Thursday May 8, 8:21 PM
Audi, VW Must Share U.S. Factory
Audi (NSUG) plans to sell 200,000 cars and sport-utility vehicles a year in the U.S., and is getting more serious about manufacturing vehicles there. But to do so, it and parent company Volkswagen (VOWG) must work together.
Audi Chief Executive Officer Rupert Stadler said at Audi's annual meeting on May 7 that the company would benefit "tremendously" from a U.S. production plant. In an interview with BusinessWeek [BusinessWeek.com, 1/16/08] last January, Stadler said, "It's getting harder to see a way for us to reach our goals in the U.S. without our own facility, but it is a difficult problem to solve."

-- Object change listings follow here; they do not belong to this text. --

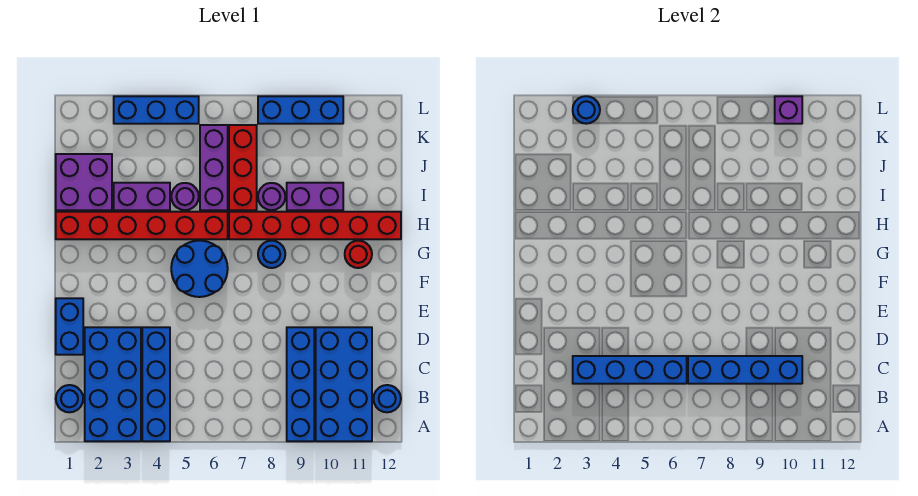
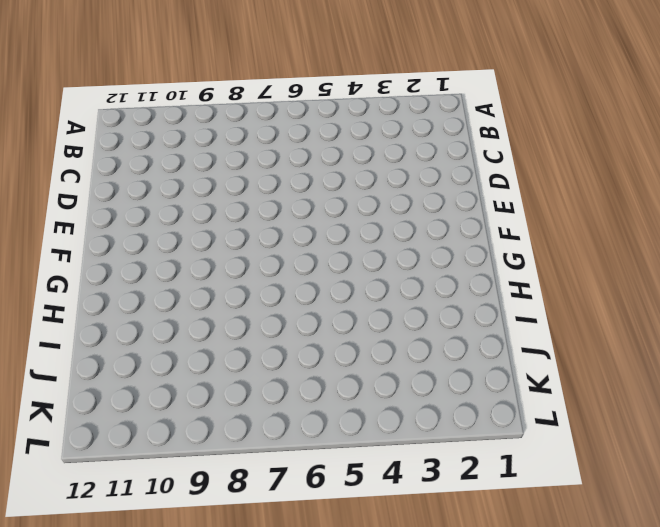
none -> blue brick A2:D3 level 1
none -> blue brick A4:D4 level 1
none -> blue brick A9:D9 level 1

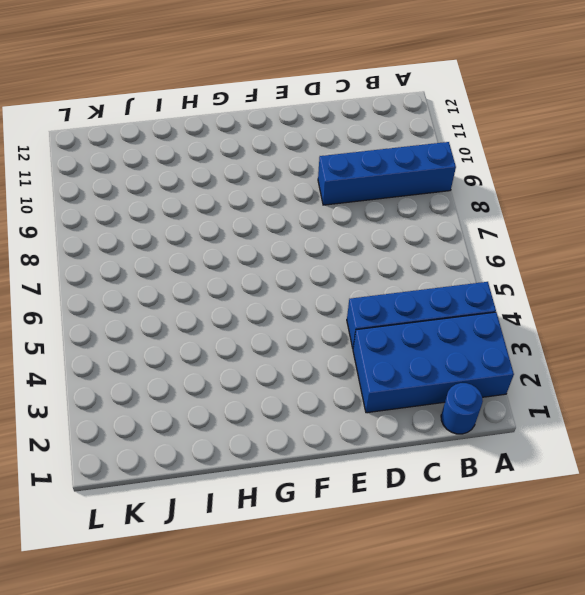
none -> blue brick A10:D11 level 1
none -> blue round brick B12 level 1
none -> blue brick D1:E1 level 1

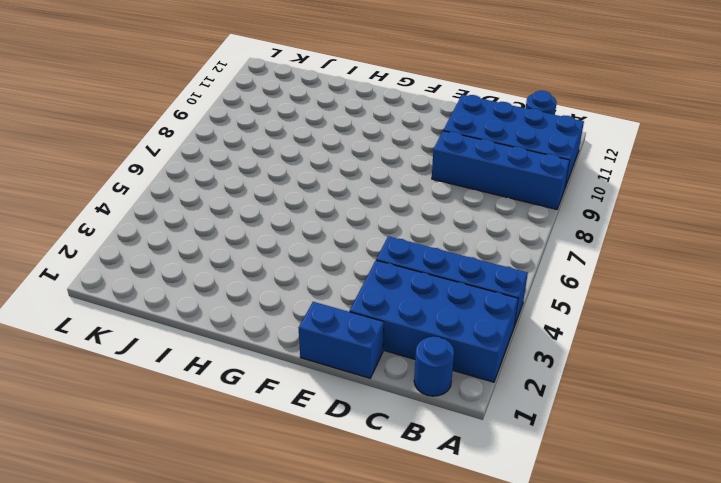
none -> blue round brick F5:G6 level 1
none -> blue round brick G8 level 1
none -> red round brick G11 level 1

As it has been minor player in the North American auto market for as much as a decade, Audi's desire for U.S. manufacturing is understandable. VW and Audi profits are being hammered by a weakening U.S. dollar. Both divisions of VW are intent on increasing their business in the U.S. VW has an audacious goal of selling 800,000 vehicles in North America by 2018. Audi sold 93,506 vehicles last year. Its problem is that even if it built all of its vehicles in the U.S. [which is not feasible] it does not have enough sales volume to justify a plant of its own.

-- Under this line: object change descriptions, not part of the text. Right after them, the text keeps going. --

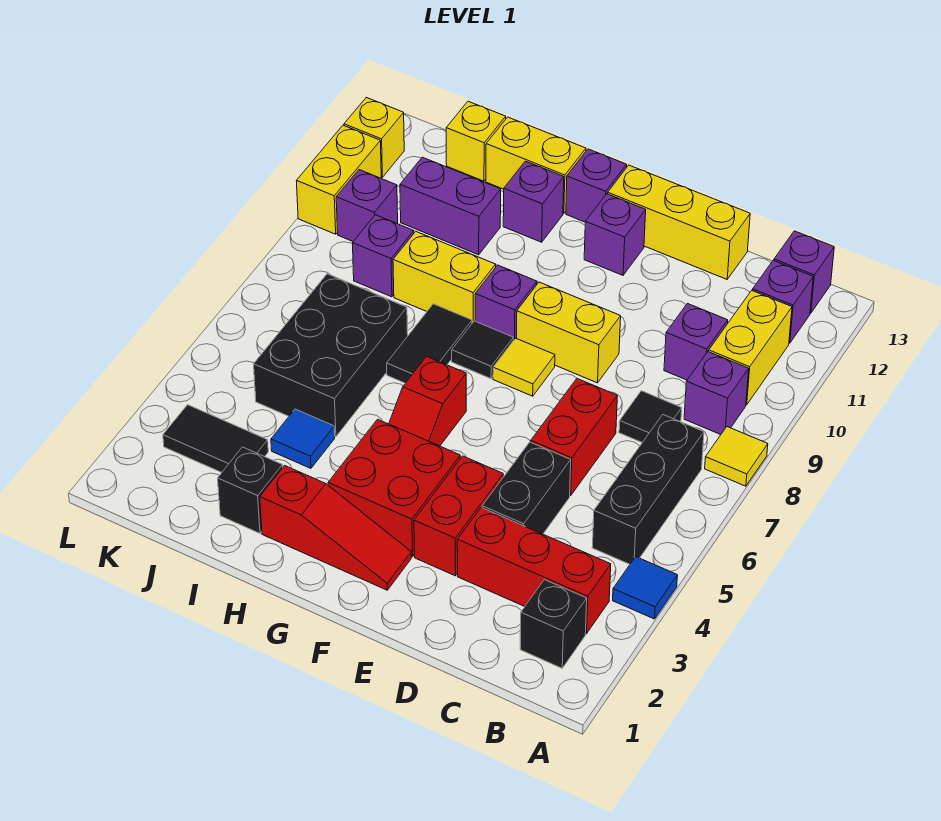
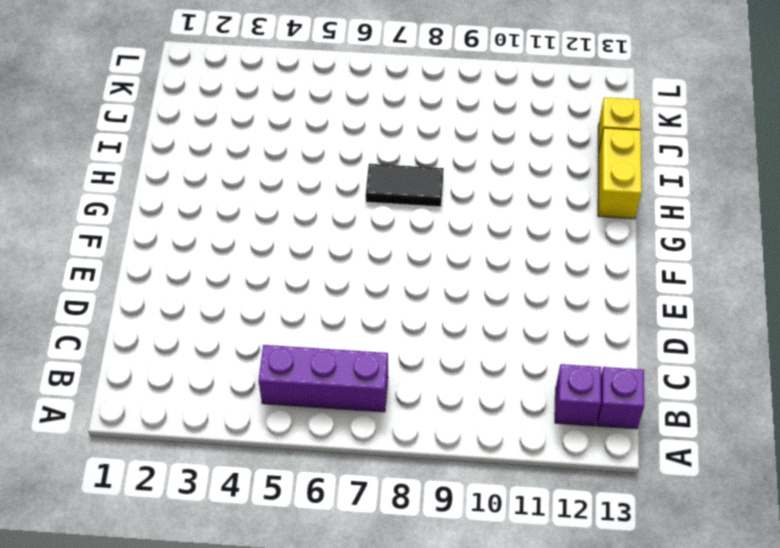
purple brick B5:B7 level 1 -> black brick B5:B7 level 1
none -> blue tile A4 level 1
none -> yellow tile A8 level 1
none -> black brick B2 level 1
none -> red brick B3:D3 level 1

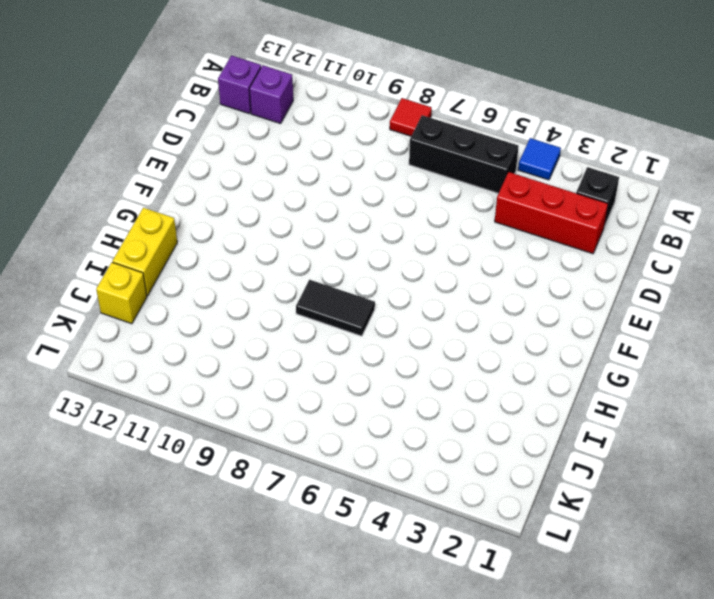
red tile A8 level 1 -> yellow tile A8 level 1
red brick C2:C4 level 1 -> red brick B3:D3 level 1
none -> purple brick B9 level 1
none -> yellow brick B10:B11 level 1
none -> black tile C8 level 1
none -> purple brick C10 level 1

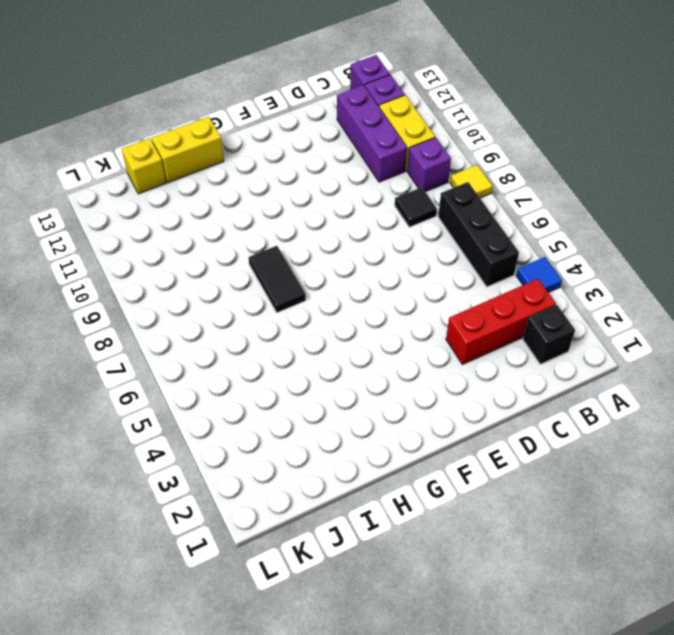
purple brick C10:C12 level 1 -> purple brick C10 level 1
none -> black brick D4:D5 level 1
none -> red brick D6:D7 level 1
none -> yellow brick D13:F13 level 1
none -> red brick E3:E4 level 1

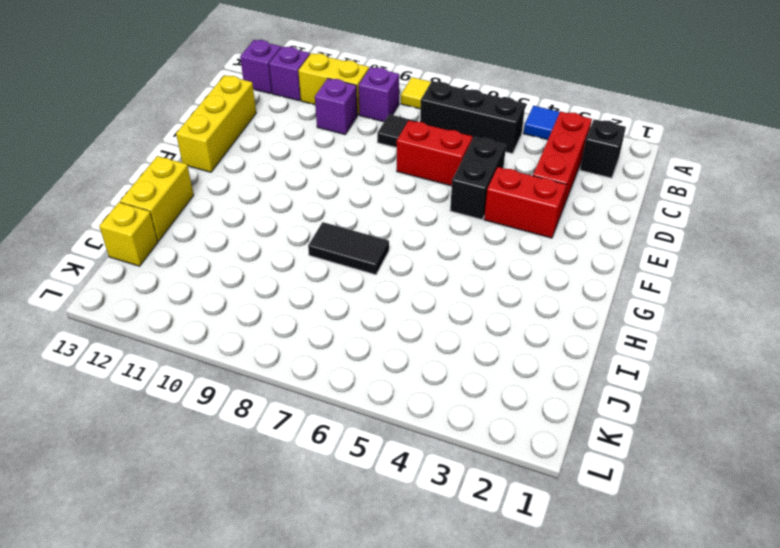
black brick D5:E5 level 1 -> black brick D4:D5 level 1
none -> yellow brick E9:F9 level 1
none -> red slope F2:H2 level 1 top H
none -> red brick F3:G4 level 1
none -> yellow tile F8 level 1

Very Little Platform-Sharing
Volkswagen's other luxury marques include Bentley, Bugatti, and Lamborghini. And Audi has made some curious product decisions in recent years that will make it difficult for it to share much production with VW, which has already decided to build a U.S. factory and is near a decision on a building site. Audi used to build the Audi TT and A4 on the same vehicle platform as the VW Jetta, Golf -- sold as the Rabbit in the U.S. -- and shared a platform with the New Beetle.
But the two companies have developed their own unique engineering platforms in recent years and plan to continue that trend. In the coming years, the only Audi vehicle known to be sharing a platform with VW is the forthcoming Q5 SUV.

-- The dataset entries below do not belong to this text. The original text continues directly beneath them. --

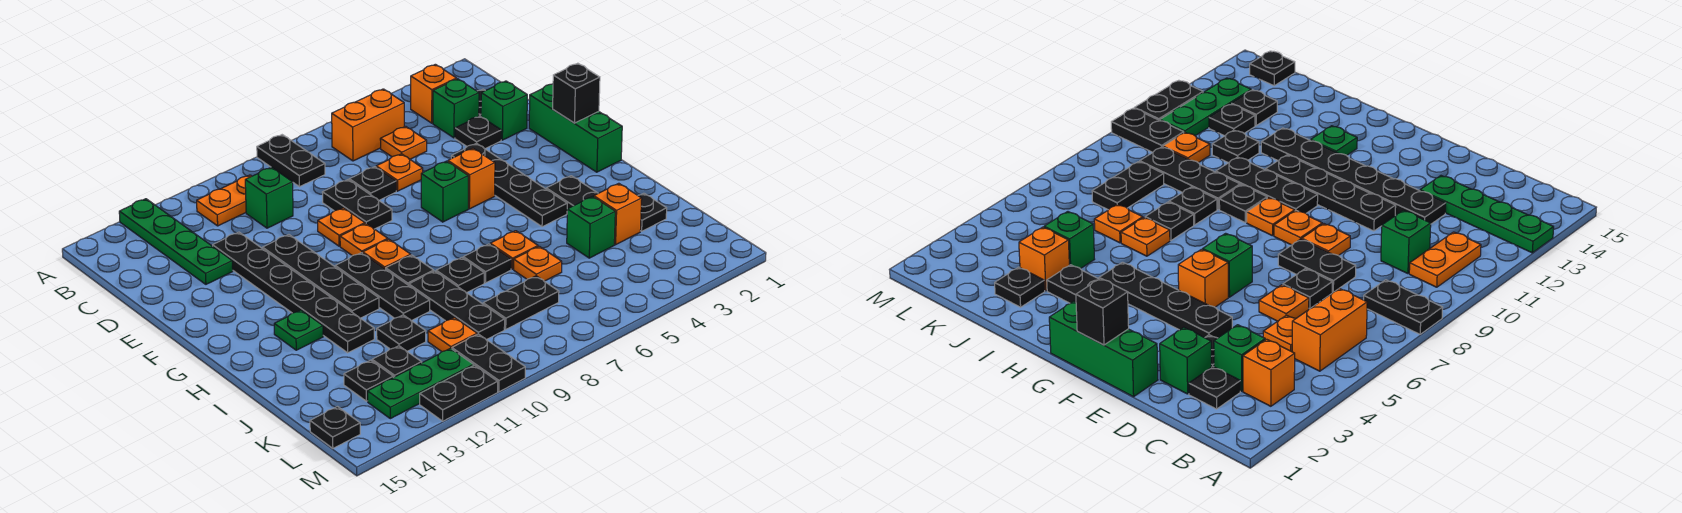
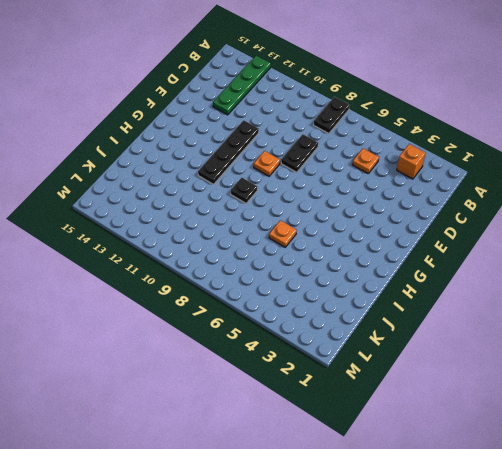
none -> orange brick B5:B6 level 1
none -> orange plate B10:B11 level 1
none -> black plate C2 level 1
none -> green brick C3 level 1

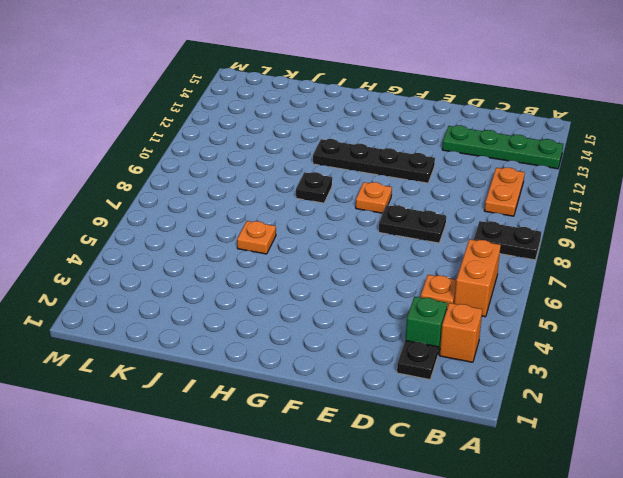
none -> green brick C10 level 1
none -> green brick D2 level 1
none -> black plate D3 level 1
none -> orange plate D6 level 1

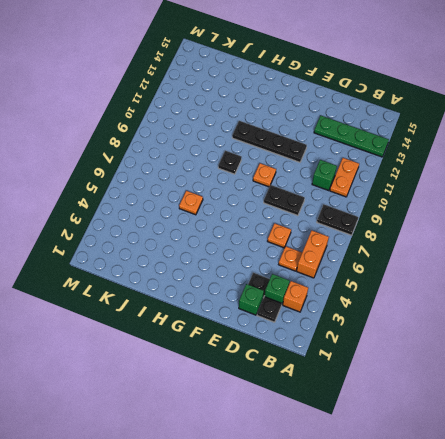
none -> black plate D7 level 1
none -> black plate D12:I12 level 1
none -> green brick E1:G1 level 1
none -> black plate E4:H4 level 1

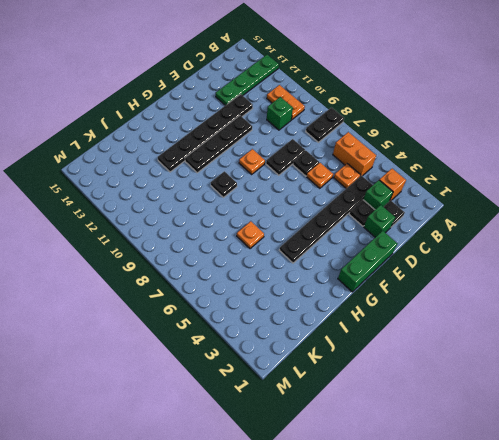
black plate C4:H4 level 1 -> black plate E4:H4 level 1
none -> orange plate E9 level 1
none -> orange brick F5 level 1
none -> green brick F6 level 1
none -> orange plate G9 level 1

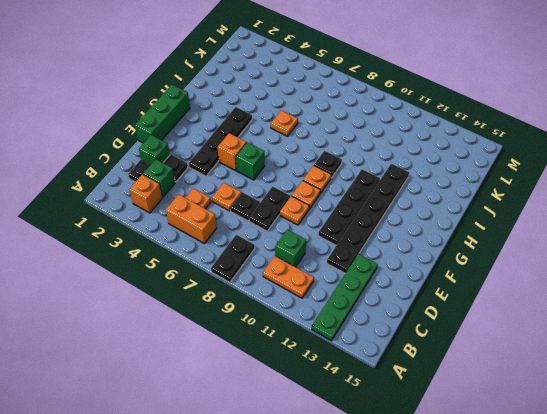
none -> black plate G10:I10 level 1
none -> black plate H3:I3 level 1
none -> green plate H13 level 1
none -> black plate I7 level 1

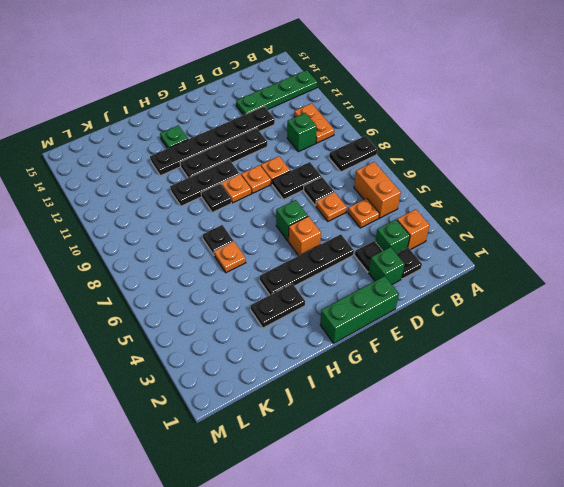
none -> black plate I8 level 1
none -> black plate I9:K9 level 1
none -> black plate J2 level 1
none -> orange brick J3 level 1

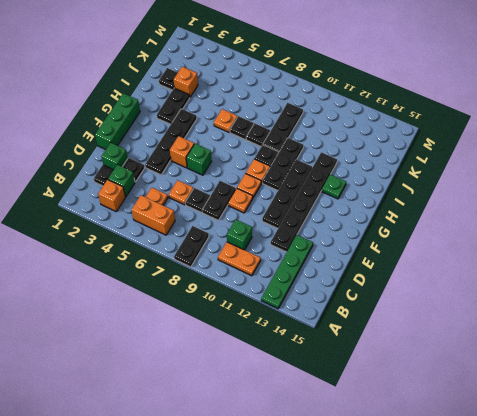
none -> green brick J4 level 1
none -> orange plate J6 level 1
none -> black plate J11 level 1
none -> black plate K7:K8 level 1

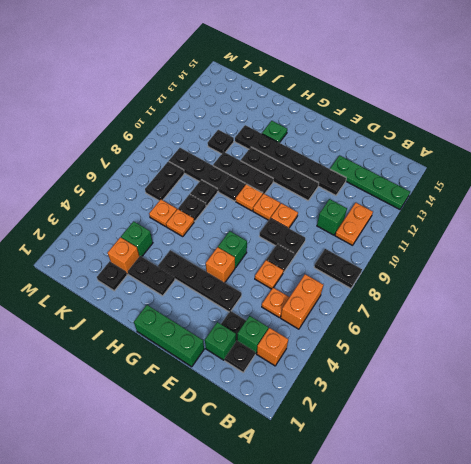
none -> orange plate K10 level 1
none -> black plate K12 level 1
none -> black plate K13 level 1
none -> black plate L10:M10 level 1

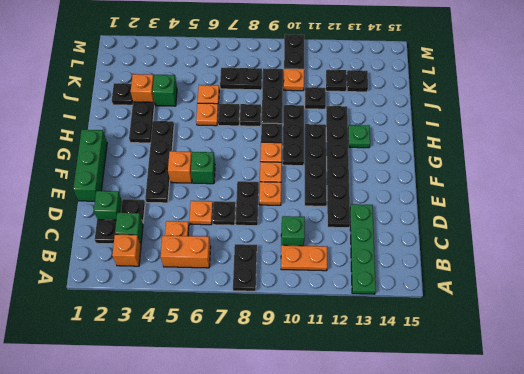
none -> green plate L11:L13 level 1
none -> black plate L15 level 1
none -> black plate M11:M12 level 1
none -> black brick F1 level 2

The clearest road to VW and Audi building vehicles together in a single plant would be if the VW plant were building VW Passats and Passat-based vehicles, since the Q5 is to be built on the same platform, and a second Audi derivative could be developed to fill out the capacity of a new plant.
Pitfalls of U.S. Production
As much as the German automaker needs U.S. production and U.S.-sourced parts to hold prices and costs down, that road is not without pitfalls. VW stumbled badly when it manufactured in the U.S. in the late 1970s and 80s. It shuttered a plant in Pennsylvania where it built VW Rabbits and pickup trucks, and sold a second plant it planned to open to Chrysler. Toyota (TM) and Nissan (NSANY) have excess U.S. production that the companies are having trouble selling. And Hyundai has stumbled with its new plant in Alabama because it planned the wrong vehicle configurations for the factory and has been stuck with excess inventories of unsold cars.
Volkswagen started out considering Michigan, Tennessee, and Alabama for its new factory. Michigan has been eliminated. A decision is expected by June.
Audi's Stadler says he has been looking into cooperation with parent Volkswagen to build vehicles in the U.S. "There are no signs right now of this situation letting up," Stadler said, referring to the sharp rise in the euro against the dollar which makes Audi cars more expensive. But VW has been going through great upheaval in the last two years as it has turned over management, with many big decisions now being influenced by Porsche Chairman Wendelin Wiedeking and .
Profits Have to Come First
A longer shot for Audi would be building vehicles in joint venture with Porsche (PSHG), VW's biggest shareholder. At the annual meeting, two Porsche executives were named to Audi's supervisory board, which is separate from VW's supervisory board.
Audi is at a huge cost disadvantage to rivals BMW (BMWG) and Mercedes-Benz (DAI) as those automakers manufacture vehicles in South Carolina and Alabama respectively. Lexus, Acura, and Infiniti also manufacture in North America.
The need for a U.S. plant for VW and Audi is dictated as much by sales goals as it is by profit. VW has been losing an average of a $1 billion a year in the U.S. the last few years. As important as the sales targets are, though, profits are the priority. As Stadler said, "Our sales ambitions are real, but profits have to come first."